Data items
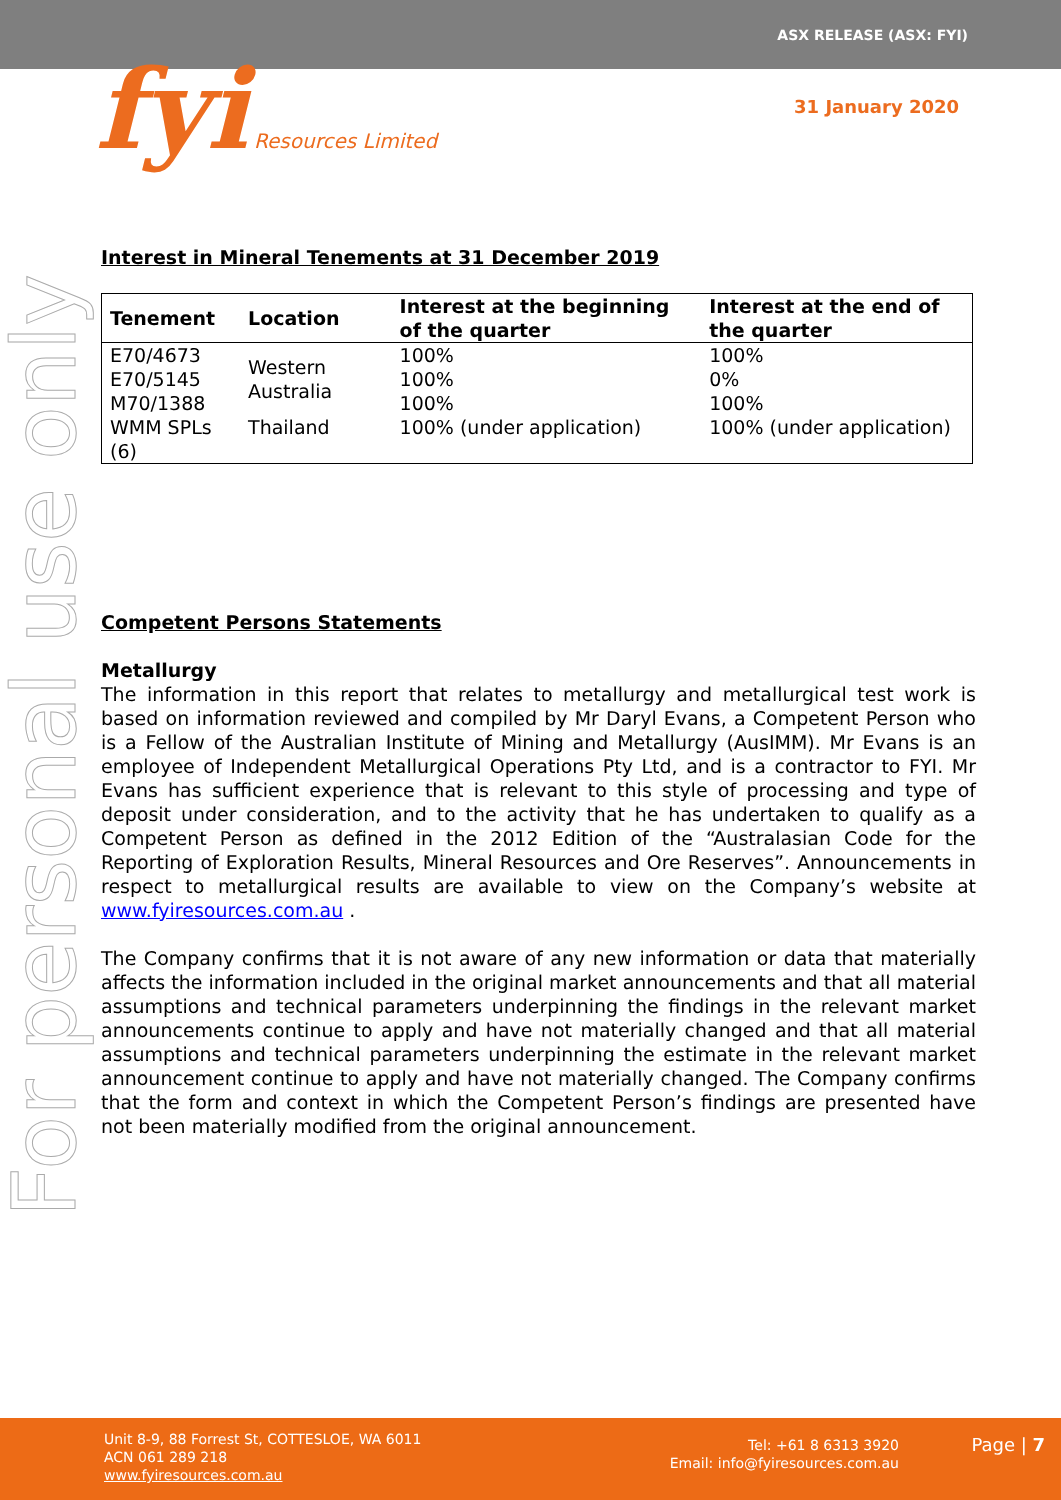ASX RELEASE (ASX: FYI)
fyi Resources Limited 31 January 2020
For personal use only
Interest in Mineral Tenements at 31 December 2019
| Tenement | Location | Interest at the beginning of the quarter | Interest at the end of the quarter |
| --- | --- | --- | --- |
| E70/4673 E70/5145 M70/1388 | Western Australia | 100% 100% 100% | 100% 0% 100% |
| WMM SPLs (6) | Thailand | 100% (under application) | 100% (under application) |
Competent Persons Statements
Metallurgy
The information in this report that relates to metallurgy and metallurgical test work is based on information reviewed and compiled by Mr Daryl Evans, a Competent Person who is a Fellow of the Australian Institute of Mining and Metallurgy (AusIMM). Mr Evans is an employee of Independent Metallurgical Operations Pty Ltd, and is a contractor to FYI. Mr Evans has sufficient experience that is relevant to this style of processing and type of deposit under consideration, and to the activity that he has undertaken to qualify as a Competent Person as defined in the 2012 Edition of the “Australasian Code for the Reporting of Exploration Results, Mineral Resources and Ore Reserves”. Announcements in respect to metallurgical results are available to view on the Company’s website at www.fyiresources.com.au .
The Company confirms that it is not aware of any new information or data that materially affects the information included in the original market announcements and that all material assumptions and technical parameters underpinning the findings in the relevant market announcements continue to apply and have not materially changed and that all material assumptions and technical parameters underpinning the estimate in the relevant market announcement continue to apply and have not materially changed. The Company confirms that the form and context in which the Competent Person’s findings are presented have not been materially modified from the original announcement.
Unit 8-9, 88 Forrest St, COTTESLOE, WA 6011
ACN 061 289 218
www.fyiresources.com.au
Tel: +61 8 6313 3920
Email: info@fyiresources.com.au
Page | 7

* * *

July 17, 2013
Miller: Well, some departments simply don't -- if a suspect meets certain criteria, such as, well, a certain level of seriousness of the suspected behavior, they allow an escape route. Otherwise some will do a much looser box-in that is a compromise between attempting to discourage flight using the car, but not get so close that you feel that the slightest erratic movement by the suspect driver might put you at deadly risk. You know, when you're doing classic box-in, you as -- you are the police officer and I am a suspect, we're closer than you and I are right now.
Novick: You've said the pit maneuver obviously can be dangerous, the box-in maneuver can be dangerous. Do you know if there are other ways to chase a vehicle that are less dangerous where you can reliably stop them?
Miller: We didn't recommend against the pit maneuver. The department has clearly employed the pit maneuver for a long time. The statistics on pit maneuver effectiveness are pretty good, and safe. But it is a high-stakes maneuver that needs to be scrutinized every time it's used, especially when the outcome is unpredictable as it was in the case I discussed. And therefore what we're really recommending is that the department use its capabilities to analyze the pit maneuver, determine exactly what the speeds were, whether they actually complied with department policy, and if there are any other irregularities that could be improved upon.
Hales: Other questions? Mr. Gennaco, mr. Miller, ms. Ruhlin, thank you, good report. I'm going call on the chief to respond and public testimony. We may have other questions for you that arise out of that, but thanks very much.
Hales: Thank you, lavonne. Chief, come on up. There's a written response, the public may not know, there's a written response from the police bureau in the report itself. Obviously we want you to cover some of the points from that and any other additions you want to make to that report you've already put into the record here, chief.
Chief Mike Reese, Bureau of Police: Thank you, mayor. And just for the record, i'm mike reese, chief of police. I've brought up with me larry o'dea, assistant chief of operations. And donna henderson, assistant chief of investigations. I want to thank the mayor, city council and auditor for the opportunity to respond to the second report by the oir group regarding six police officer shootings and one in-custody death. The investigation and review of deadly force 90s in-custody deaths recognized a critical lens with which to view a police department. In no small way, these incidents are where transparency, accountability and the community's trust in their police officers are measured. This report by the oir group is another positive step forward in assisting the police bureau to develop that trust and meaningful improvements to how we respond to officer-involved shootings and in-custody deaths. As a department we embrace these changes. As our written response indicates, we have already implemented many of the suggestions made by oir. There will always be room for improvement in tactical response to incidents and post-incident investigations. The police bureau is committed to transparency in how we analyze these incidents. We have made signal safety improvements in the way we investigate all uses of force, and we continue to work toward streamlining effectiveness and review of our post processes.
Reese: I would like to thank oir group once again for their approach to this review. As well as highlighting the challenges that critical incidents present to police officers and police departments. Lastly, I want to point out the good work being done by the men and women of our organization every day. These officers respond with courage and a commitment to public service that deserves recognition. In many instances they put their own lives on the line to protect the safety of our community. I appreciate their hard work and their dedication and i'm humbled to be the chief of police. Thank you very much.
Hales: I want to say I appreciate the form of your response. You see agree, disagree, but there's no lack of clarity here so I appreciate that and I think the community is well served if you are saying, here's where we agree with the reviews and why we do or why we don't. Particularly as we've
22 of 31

• **WORK TO BE COMPLETED**: Write out each line of the data that holds the string "maneuver".

• **YOUR SOLUTION**:
Novick: You've said the pit maneuver obviously can be dangerous, the box-in maneuver can be dangerous. Do you know if there are other ways to chase a vehicle that are less dangerous where you can reliably stop them?
Miller: We didn't recommend against the pit maneuver. The department has clearly employed the pit maneuver for a long time. The statistics on pit maneuver effectiveness are pretty good, and safe. But it is a high-stakes maneuver that needs to be scrutinized every time it's used, especially when the outcome is unpredictable as it was in the case I discussed. And therefore what we're really recommending is that the department use its capabilities to analyze the pit maneuver, determine exactly what the speeds were, whether they actually complied with department policy, and if there are any other irregularities that could be improved upon.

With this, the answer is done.